The petition charges that the $1,000 note was fraudulent, that its allowance by the commissioners was invalid, and that the decree of the probate court, rendered upon the report of the commissioners, was contrary to law and equity.

It is not denied that on the face of the petition, the petitioner is entitled to relief; but it is denied that the probate court has such authority as was prayed for and exercised in this ease. It is suggested that the petitioner’s remedy may be in chancery, and Batchelder v. White, 82 Vt. 132, 71 Atl. 1111, is cited in support of such suggestion. The petition after setting out the alleged facts branches into two main parts.

*289It prays that the decree of the probate court accepting the report of the commissioners be reopened and vacated and held for naught and of no effect; and, Joseph W. Atwood having been appointed special administrator as regards the claim of Joseph H. Hayes, the petition further prays that the probate court will recommit the report to the old commissioners or appoint new commissioners to hear and determine the matters between Joseph H. Hayes and the estate. 'Other prayers of the petition are not material to the case as briefed.

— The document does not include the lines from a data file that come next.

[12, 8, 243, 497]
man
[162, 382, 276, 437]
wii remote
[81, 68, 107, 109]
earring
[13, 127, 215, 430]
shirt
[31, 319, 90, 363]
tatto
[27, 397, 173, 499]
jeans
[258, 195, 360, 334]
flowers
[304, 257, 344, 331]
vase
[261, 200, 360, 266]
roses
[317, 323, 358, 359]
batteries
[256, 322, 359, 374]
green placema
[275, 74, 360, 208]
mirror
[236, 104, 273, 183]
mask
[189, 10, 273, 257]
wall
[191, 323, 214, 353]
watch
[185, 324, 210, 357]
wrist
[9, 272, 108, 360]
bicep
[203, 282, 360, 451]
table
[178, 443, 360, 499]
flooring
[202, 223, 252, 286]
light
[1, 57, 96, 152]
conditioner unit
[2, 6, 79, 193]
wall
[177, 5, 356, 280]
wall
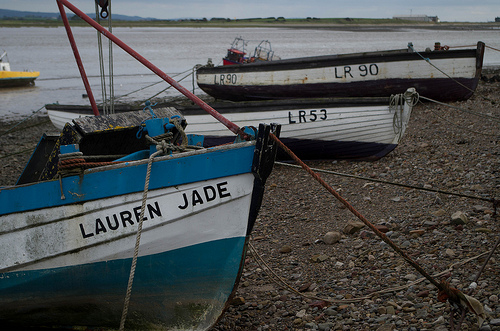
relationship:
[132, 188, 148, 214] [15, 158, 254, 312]
rope hanging off boat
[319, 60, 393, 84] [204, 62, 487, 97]
lr90 on boat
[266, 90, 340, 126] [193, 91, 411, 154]
lr 53 on boat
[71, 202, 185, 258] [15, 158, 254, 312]
lauren on boat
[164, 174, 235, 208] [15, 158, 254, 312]
jade on boat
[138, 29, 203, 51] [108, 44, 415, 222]
water behind boats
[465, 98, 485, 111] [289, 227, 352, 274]
rocks on ground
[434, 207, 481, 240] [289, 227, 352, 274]
rock on ground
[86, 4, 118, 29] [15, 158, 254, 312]
grommot on boat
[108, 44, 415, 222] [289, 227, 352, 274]
boats on ground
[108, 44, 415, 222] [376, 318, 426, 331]
boats on land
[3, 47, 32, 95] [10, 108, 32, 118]
boat on shore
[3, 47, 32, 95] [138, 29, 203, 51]
boat in water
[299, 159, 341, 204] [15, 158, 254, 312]
red rope on boat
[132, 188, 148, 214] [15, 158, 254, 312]
rope attached to boat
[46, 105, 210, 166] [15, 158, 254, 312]
rope holder on boat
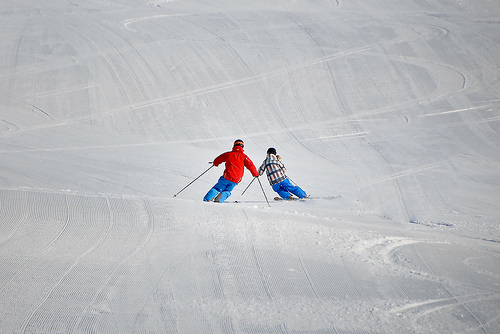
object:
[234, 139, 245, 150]
head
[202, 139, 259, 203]
man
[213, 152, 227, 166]
arm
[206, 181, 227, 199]
leg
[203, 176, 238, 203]
pants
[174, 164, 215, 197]
pole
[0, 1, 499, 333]
slope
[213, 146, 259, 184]
coat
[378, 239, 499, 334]
track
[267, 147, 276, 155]
hat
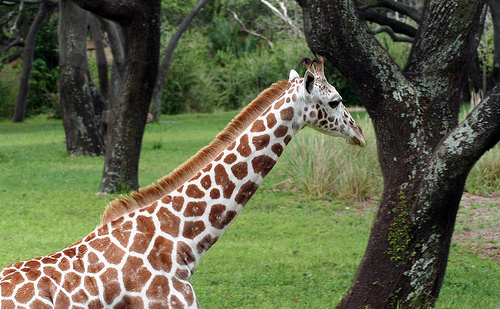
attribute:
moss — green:
[381, 187, 427, 275]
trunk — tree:
[326, 170, 461, 301]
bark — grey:
[441, 116, 482, 162]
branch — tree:
[440, 83, 498, 178]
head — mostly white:
[285, 64, 367, 149]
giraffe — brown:
[4, 54, 371, 304]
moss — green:
[352, 59, 446, 288]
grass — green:
[5, 172, 76, 214]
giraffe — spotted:
[87, 113, 382, 276]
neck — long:
[147, 93, 314, 251]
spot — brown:
[12, 279, 40, 307]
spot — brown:
[63, 270, 108, 306]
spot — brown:
[83, 253, 118, 278]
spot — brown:
[123, 236, 164, 298]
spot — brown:
[123, 226, 203, 271]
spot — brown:
[77, 232, 143, 276]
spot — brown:
[94, 219, 181, 272]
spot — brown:
[173, 213, 249, 251]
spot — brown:
[174, 191, 241, 230]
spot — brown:
[180, 178, 223, 220]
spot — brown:
[281, 109, 321, 126]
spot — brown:
[228, 122, 280, 154]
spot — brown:
[257, 143, 280, 177]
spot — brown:
[207, 132, 270, 187]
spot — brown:
[171, 170, 203, 199]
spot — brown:
[167, 180, 206, 206]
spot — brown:
[175, 182, 216, 249]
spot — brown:
[146, 209, 176, 244]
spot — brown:
[144, 232, 178, 273]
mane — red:
[88, 76, 289, 223]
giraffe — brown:
[226, 156, 251, 179]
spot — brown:
[148, 233, 175, 273]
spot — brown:
[119, 253, 151, 289]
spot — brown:
[233, 174, 258, 212]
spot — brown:
[61, 269, 84, 290]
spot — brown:
[70, 253, 88, 271]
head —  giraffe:
[274, 50, 372, 147]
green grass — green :
[12, 74, 397, 296]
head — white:
[286, 60, 363, 148]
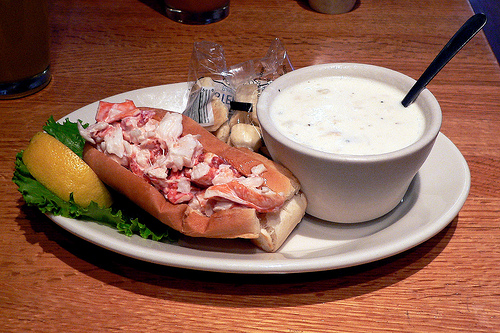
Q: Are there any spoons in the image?
A: Yes, there is a spoon.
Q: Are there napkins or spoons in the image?
A: Yes, there is a spoon.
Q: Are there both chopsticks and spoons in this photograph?
A: No, there is a spoon but no chopsticks.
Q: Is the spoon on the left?
A: No, the spoon is on the right of the image.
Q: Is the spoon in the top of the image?
A: Yes, the spoon is in the top of the image.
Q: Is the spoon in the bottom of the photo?
A: No, the spoon is in the top of the image.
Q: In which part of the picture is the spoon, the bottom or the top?
A: The spoon is in the top of the image.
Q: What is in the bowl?
A: The spoon is in the bowl.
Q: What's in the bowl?
A: The spoon is in the bowl.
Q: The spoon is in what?
A: The spoon is in the bowl.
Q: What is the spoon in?
A: The spoon is in the bowl.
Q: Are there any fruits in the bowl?
A: No, there is a spoon in the bowl.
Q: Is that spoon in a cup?
A: No, the spoon is in the bowl.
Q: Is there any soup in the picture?
A: Yes, there is soup.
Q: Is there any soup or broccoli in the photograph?
A: Yes, there is soup.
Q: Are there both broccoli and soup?
A: No, there is soup but no broccoli.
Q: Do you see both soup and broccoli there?
A: No, there is soup but no broccoli.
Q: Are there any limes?
A: No, there are no limes.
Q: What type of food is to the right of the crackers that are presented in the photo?
A: The food is soup.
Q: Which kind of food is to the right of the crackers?
A: The food is soup.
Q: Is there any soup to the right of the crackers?
A: Yes, there is soup to the right of the crackers.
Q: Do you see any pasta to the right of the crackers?
A: No, there is soup to the right of the crackers.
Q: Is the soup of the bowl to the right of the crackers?
A: Yes, the soup is to the right of the crackers.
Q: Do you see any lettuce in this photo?
A: Yes, there is lettuce.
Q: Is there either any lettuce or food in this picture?
A: Yes, there is lettuce.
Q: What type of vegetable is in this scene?
A: The vegetable is lettuce.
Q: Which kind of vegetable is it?
A: The vegetable is lettuce.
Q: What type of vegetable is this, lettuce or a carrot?
A: That is lettuce.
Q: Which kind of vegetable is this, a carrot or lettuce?
A: That is lettuce.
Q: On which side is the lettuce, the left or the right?
A: The lettuce is on the left of the image.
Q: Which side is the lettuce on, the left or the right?
A: The lettuce is on the left of the image.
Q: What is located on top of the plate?
A: The lettuce is on top of the plate.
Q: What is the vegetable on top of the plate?
A: The vegetable is lettuce.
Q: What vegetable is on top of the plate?
A: The vegetable is lettuce.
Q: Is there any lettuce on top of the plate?
A: Yes, there is lettuce on top of the plate.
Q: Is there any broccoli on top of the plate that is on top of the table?
A: No, there is lettuce on top of the plate.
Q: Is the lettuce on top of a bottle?
A: No, the lettuce is on top of the plate.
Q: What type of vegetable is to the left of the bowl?
A: The vegetable is lettuce.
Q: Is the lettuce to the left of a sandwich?
A: No, the lettuce is to the left of a bowl.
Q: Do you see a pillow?
A: No, there are no pillows.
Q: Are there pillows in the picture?
A: No, there are no pillows.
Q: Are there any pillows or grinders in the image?
A: No, there are no pillows or grinders.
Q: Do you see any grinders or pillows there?
A: No, there are no pillows or grinders.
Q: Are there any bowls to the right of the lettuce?
A: Yes, there is a bowl to the right of the lettuce.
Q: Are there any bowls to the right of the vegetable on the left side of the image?
A: Yes, there is a bowl to the right of the lettuce.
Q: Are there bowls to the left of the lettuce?
A: No, the bowl is to the right of the lettuce.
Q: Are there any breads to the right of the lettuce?
A: No, there is a bowl to the right of the lettuce.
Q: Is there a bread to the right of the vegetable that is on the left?
A: No, there is a bowl to the right of the lettuce.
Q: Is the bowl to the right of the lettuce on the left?
A: Yes, the bowl is to the right of the lettuce.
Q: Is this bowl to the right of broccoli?
A: No, the bowl is to the right of the lettuce.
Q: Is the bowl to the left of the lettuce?
A: No, the bowl is to the right of the lettuce.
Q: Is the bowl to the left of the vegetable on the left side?
A: No, the bowl is to the right of the lettuce.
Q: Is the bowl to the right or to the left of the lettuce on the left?
A: The bowl is to the right of the lettuce.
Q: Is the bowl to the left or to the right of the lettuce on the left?
A: The bowl is to the right of the lettuce.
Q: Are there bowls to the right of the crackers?
A: Yes, there is a bowl to the right of the crackers.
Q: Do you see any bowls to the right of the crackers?
A: Yes, there is a bowl to the right of the crackers.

. As to the first branch of the petition, the probate court had undoubted jurisdiction of it, and power, which it exercised, to hear evidence on notice, and to vacate and annul its former decree accepting the report of the commissioners allowing the claim of Joseph H. Hayes.

The power of the probate court, on direct application, for that purpose for cause shown, before the final settlement of an estate, to revise, vacate and alter its decrees, where no intervening rights have ensued, is well settled. This follows from its plenary jurisdiction of the subject matters committed to it. Rix v. Smith, 8 Vt. 365, 370; Heirs of Smith v. Rix, 9 Vt. 240; Adams v. Adams, 21 Vt. 162, 166, 167; Farrar v. Olmstead, 24 Vt. 123, 127; French v. Winsor, 24 Vt. 402; Lathrop v. Hitchcock, 38 Vt. 496, 498; Boyden v. Ward, 38 Vt. 628, 633; Hotchkiss v. Ladd’s Est., 62 Vt. 209, 19 Atl. 638; Davis v. Eastman, 66 Vt. 651, 30 Atl. 1; Davis v. Eastman, 68 Vt. 225, 35 Atl. 73.

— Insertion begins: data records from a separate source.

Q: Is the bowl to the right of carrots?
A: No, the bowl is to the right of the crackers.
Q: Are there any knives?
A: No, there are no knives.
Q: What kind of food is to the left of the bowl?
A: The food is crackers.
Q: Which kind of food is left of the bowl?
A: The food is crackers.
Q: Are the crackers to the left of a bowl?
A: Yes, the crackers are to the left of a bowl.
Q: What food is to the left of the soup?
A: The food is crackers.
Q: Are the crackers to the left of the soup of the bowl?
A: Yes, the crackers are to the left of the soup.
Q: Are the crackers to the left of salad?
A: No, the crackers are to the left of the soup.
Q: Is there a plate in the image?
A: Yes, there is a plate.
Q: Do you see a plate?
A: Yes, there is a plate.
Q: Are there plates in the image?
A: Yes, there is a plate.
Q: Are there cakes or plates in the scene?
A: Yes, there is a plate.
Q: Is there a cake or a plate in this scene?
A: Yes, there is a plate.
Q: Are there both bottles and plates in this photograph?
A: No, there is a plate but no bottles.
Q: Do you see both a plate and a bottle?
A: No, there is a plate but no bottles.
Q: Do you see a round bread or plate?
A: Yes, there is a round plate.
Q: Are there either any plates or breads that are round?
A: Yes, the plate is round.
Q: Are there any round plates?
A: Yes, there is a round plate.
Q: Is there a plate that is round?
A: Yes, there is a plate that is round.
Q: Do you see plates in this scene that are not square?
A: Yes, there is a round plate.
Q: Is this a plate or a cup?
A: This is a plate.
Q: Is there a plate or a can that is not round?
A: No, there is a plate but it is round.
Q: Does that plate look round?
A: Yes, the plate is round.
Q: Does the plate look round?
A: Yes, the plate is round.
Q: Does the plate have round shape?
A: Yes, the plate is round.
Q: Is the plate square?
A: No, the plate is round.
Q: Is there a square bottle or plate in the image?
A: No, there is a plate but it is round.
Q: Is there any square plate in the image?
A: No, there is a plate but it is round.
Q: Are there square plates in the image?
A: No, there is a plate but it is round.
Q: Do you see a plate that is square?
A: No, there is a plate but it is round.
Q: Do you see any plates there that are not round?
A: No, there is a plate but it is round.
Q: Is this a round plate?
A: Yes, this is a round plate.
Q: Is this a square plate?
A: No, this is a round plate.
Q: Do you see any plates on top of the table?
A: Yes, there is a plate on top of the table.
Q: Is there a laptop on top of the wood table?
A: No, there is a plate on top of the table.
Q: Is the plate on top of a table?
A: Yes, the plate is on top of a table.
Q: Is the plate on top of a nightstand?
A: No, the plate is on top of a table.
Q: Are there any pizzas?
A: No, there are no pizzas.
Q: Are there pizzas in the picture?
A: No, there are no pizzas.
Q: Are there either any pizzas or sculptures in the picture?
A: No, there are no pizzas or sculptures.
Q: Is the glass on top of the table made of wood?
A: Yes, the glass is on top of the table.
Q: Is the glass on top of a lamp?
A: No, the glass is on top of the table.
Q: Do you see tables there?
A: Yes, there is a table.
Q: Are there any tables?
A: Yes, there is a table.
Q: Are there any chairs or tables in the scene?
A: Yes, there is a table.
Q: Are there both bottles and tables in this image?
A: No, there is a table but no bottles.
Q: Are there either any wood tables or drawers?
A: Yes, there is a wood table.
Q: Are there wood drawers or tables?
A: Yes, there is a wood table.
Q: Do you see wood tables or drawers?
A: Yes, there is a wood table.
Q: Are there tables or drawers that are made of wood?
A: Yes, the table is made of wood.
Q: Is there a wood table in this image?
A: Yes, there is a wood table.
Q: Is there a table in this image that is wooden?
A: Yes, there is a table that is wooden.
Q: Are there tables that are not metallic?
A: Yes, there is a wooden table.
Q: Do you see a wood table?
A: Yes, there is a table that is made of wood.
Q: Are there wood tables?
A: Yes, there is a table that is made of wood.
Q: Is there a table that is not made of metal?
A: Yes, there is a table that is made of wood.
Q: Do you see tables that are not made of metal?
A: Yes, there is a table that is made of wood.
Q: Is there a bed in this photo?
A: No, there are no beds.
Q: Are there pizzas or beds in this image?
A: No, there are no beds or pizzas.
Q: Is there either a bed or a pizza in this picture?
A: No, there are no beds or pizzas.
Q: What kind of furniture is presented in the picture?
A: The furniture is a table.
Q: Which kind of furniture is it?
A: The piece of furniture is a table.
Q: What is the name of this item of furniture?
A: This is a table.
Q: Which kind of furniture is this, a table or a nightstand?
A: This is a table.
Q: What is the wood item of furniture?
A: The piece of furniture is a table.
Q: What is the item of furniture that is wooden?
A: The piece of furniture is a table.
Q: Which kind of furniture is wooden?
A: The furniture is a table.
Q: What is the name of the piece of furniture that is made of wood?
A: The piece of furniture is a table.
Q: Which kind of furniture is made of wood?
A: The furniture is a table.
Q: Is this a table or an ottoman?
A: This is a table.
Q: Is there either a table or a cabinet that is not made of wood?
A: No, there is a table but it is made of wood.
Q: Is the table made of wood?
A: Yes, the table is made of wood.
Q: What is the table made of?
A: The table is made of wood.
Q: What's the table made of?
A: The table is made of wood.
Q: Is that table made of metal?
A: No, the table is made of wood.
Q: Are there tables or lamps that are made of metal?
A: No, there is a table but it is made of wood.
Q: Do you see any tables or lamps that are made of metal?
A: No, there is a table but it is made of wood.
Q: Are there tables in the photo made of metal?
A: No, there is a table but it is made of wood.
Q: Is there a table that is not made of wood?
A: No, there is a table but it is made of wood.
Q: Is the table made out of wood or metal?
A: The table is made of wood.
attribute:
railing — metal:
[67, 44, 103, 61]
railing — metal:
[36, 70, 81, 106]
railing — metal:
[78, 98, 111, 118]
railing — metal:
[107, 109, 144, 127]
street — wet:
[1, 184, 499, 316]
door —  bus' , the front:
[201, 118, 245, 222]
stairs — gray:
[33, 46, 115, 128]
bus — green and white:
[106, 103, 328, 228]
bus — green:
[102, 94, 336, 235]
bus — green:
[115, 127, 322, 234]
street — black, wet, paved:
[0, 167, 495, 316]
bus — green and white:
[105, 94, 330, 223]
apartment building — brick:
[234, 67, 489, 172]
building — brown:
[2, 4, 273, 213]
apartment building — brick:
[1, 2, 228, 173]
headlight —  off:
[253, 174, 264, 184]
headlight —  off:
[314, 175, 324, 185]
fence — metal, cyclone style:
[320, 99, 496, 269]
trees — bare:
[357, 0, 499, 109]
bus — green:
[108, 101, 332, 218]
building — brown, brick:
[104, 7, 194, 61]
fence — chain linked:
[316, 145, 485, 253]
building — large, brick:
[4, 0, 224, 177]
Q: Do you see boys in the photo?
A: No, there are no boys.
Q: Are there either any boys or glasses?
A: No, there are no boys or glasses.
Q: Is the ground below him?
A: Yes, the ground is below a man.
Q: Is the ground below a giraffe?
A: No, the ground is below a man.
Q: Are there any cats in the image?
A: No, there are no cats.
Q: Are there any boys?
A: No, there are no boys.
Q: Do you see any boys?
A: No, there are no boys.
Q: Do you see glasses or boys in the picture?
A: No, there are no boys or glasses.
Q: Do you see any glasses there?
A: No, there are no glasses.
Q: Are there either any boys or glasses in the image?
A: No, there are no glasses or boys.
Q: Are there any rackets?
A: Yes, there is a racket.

But the life of the commission had expired and all power to extend it was gone when in 1912, as was the case here, the probate court sought to revivify it. Therefore the second branch of the petition, that asking for a recommittal, was something under which the court had no authority to act; and although the court ordered a recommittal its act in doing so was unauthorized. Batchelder v. White, 82 Vt. 132, 71 Atl. 1111; Dickey v. Corliss, 41 Vt. 127; Heirs of Adams v. Adams, 22 Vt. 50, 62, 67.

We mention that No. 96 of the Acts of 1915 the most recent enactment of probate law provides for a recommittal to commissioners, at any time before the settlement of an estate, for the correction of clerical errors. But we are not dealing with clerical errors, and if this statute had been in effect at all times material to this case, the disposition thereof would be unaffected.

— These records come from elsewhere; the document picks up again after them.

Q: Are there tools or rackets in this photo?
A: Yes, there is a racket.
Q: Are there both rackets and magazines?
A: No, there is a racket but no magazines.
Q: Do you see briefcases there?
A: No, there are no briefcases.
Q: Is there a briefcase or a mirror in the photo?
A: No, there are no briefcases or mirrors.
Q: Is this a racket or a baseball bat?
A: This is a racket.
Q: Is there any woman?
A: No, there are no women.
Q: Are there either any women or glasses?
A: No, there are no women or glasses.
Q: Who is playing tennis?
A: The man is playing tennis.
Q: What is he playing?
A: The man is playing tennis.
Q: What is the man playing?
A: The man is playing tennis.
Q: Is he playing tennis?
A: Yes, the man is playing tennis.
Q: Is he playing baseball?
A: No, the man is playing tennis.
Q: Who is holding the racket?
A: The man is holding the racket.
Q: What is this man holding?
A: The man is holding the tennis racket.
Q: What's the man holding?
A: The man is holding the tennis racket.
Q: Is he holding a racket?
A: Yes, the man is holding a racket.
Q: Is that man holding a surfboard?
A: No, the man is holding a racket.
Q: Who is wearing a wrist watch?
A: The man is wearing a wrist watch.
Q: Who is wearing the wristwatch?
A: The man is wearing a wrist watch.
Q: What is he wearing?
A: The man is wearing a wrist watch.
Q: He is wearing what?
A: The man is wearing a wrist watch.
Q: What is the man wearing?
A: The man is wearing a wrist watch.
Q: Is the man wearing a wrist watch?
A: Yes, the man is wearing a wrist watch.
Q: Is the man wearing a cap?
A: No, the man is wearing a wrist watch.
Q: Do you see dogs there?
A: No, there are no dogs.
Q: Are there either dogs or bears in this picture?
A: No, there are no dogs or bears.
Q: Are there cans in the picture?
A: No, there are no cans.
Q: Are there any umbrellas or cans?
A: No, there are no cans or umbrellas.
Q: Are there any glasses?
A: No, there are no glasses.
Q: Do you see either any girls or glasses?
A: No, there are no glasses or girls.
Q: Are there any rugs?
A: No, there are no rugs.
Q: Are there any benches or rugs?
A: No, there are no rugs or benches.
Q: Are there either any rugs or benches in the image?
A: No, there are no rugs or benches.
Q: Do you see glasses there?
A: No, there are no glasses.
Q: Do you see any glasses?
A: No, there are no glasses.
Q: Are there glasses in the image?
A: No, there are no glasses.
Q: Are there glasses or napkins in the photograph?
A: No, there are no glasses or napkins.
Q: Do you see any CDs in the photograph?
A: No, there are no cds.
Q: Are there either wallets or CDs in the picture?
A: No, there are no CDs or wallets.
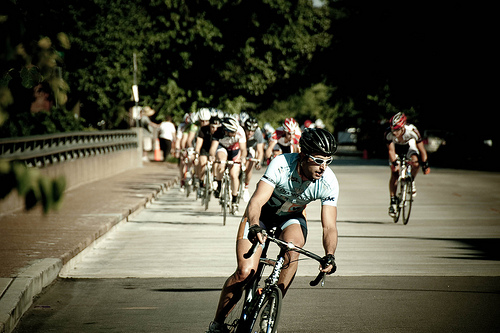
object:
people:
[177, 104, 313, 196]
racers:
[142, 127, 419, 333]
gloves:
[318, 253, 337, 274]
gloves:
[246, 224, 261, 244]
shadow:
[152, 286, 222, 291]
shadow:
[125, 216, 222, 226]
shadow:
[307, 217, 392, 224]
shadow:
[338, 235, 498, 242]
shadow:
[428, 239, 498, 263]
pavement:
[15, 163, 497, 328]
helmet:
[282, 116, 299, 134]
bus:
[151, 105, 333, 297]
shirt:
[261, 153, 340, 215]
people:
[271, 117, 299, 160]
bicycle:
[199, 155, 218, 213]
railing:
[2, 128, 140, 215]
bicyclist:
[205, 127, 340, 333]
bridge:
[2, 121, 494, 331]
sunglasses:
[302, 152, 335, 167]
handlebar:
[239, 226, 267, 259]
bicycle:
[389, 157, 419, 224]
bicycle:
[211, 160, 239, 225]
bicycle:
[177, 147, 194, 199]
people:
[386, 110, 431, 197]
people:
[215, 115, 246, 205]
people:
[194, 117, 225, 197]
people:
[179, 112, 199, 190]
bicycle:
[209, 223, 335, 333]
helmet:
[386, 113, 408, 131]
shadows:
[118, 171, 203, 216]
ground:
[23, 150, 496, 329]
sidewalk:
[1, 167, 186, 330]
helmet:
[300, 127, 337, 158]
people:
[158, 99, 428, 333]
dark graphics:
[262, 163, 334, 214]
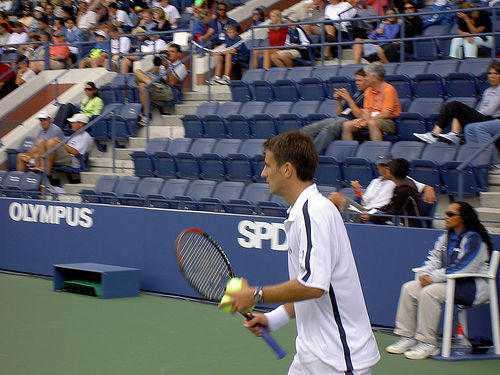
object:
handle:
[261, 327, 289, 360]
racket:
[171, 226, 289, 365]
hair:
[267, 133, 318, 181]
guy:
[225, 130, 383, 375]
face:
[258, 147, 287, 196]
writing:
[5, 201, 97, 228]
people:
[363, 158, 422, 227]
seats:
[440, 142, 497, 200]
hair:
[460, 203, 492, 254]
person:
[385, 202, 500, 362]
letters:
[237, 219, 292, 251]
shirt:
[362, 84, 400, 117]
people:
[343, 63, 399, 143]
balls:
[225, 278, 246, 297]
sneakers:
[404, 342, 441, 360]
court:
[0, 267, 499, 375]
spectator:
[340, 66, 404, 144]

In considering this case it is necessary to bear in mind that for a long time in this State it was not considered necessary for *290an administrator who had claims against the estate to present them to the commissioners. It was considered that he might bring in his claims on his final accounting in the probate court. Note to French v. Winsor, 24 Vt. 408; Riley v. McInlear’s Estate, 61 Vt. 254, 17 Atl. 729, 19 Atl. 996, dissenting opinion outlining the long prevailing practice; Story’s Admr. v. Hall, 86 Vt. 31, 38, 83 Atl. 653, 40 L. R. A. (N. S.) 1136, Ann. Cas. 1915 B, 1187, But in Riley v. Mclnlear’s Estate it was settled that if an administrator had a claim against an' estate which he represented, the claim must be presented to the commissioners and allowed by them like other claims. 61 Vt. 254, 17 Atl. 729, 19 Atl. 996.

As the case stands the judgment or decree in favor of Joseph H. Hayes stands annulled, and if he is advised that he has a valid claim his remedy must be of his own seeking.

The exception here lies not only to the correct action of the county court in overruling the motion to dismiss, but as we construe the exception, it lies also to the action of the county court in affirming the judgment of the probate court which was in part right and in part wrong. Therefore no costs are allowed.

Judgment affirmed in part mid reversed in part as herein indicated. Let the result be certified to the probate court.